◆ **WORK REQUEST 1**
List every ingredient that the recipe text gives under the heading "Lemon Cream Cheese Frosting".

◆ **GIVEN TEXT**

*-*-*

This Creamy Lemon Cheesecake Cake combines the rich, smooth texture of a baked lemon cheesecake layer with bright, fluffy lemon cake layers all wrapped in a tangy lemon cream cheese frosting. Perfect for lemon lovers who want a show-stopping dessert with layers of citrus flavor and creamy decadence.

Ingredients

Scale

Cheesecake Layer

  • 3 eggs (room temperature, about 70°F)
  • 16 oz cream cheese (full-fat, slightly softened)
  • 1 cup granulated sugar
  • 3/4 cup sour cream (full-fat)
  • 1 tsp lemon extract
  • 3 tbsp all-purpose flour
  • 1/4 tsp salt

Lemon Cake Layers

  • Zest from 2 lemons
  • 2 tsp baking powder
  • 2 cups granulated sugar
  • 1 tbsp lemon extract
  • 1 1/2 sticks (12 tbsp) unsalted butter (softened)
  • 1/2 tsp salt
  • 1/2 tsp baking soda
  • 1/4 cup vegetable oil
  • 1/4 cup freshly squeezed lemon juice
  • 3 eggs
  • 1 1/4 cups buttermilk
  • 3 cups cake flour

Lemon Cream Cheese Frosting

  • Zest of 1 lemon (optional, about 1 1/2 tsp)
  • 6 to 6 1/2 cups powdered sugar
  • 16 oz cream cheese (full-fat, barely softened)
  • 2 sticks unsalted butter (slightly softened, about 65°F)
  • 1 tsp lemon extract
  • Yellow food gel (optional)

For Decorating

  • Small offset spatula
  • Disposable piping bag fitted with 2D piping tip

Instructions

  1. Prepare and Bake the Cheesecake Layer: Preheat the oven to 300°F. Place a pan with one inch of water on a lower oven rack to create steam, preventing cracks in the cheesecake. Line a 9-inch springform pan bottom with parchment paper. In a bowl, beat the softened cream cheese until smooth, then add sugar, salt, and flour, mixing at low speed. Blend in the sour cream and lemon extract. Add eggs one at a time, mixing until combined. Pour into the prepared pan and place it on the rack above the water pan. Bake for 45 minutes until set but slightly jiggly in the center. Turn off oven and leave cheesecake inside with door slightly open for 30 minutes to cool gradually. Cool on countertop then cover and freeze 2-3 hours or refrigerate 5-6 hours or overnight before assembling.

*-*-*

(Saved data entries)
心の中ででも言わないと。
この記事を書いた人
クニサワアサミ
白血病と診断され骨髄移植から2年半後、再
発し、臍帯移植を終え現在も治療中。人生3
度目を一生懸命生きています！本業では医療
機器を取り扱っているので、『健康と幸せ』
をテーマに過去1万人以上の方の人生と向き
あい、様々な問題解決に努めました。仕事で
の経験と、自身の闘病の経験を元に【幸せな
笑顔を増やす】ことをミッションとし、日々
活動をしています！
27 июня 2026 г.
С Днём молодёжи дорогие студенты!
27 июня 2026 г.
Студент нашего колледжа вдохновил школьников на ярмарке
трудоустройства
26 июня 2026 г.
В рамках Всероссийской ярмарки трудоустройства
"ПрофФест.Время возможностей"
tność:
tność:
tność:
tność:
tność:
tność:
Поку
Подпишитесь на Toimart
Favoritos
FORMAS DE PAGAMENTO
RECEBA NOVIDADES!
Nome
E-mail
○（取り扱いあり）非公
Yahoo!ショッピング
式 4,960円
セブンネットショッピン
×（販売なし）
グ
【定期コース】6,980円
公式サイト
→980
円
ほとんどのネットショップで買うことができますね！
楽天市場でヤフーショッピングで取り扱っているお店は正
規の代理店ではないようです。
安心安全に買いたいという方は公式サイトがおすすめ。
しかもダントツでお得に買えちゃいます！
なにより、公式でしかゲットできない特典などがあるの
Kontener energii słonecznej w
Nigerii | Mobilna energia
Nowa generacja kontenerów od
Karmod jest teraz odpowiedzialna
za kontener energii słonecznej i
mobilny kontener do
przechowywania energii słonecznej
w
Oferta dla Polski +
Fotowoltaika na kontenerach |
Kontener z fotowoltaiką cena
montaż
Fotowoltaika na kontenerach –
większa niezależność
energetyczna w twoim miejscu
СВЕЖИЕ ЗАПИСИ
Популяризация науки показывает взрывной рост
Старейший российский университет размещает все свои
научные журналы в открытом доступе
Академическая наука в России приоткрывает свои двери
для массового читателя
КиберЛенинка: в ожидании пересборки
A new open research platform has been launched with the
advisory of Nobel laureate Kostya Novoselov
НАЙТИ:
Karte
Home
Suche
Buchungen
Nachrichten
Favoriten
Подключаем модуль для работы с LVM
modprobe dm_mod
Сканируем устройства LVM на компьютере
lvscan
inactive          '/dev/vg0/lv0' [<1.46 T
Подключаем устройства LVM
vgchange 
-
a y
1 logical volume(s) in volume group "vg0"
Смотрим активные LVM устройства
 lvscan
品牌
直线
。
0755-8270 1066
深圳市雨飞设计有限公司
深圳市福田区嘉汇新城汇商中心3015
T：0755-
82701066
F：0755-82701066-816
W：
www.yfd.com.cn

*-*-*

◆ **WORK REQUEST 2**
Pick out each line of the records above that contains the word "kontenerach".

◆ **WRITTEN SOLUTION 1**
- Zest of 1 lemon (optional, about 1 1/2 tsp)
- 6 to 6 1/2 cups powdered sugar
- 16 oz cream cheese (full-fat, barely softened)
- 2 sticks unsalted butter (slightly softened, about 65°F)
- 1 tsp lemon extract
- Yellow food gel (optional)

◆ **WRITTEN SOLUTION 2**
Fotowoltaika na kontenerach |
Fotowoltaika na kontenerach –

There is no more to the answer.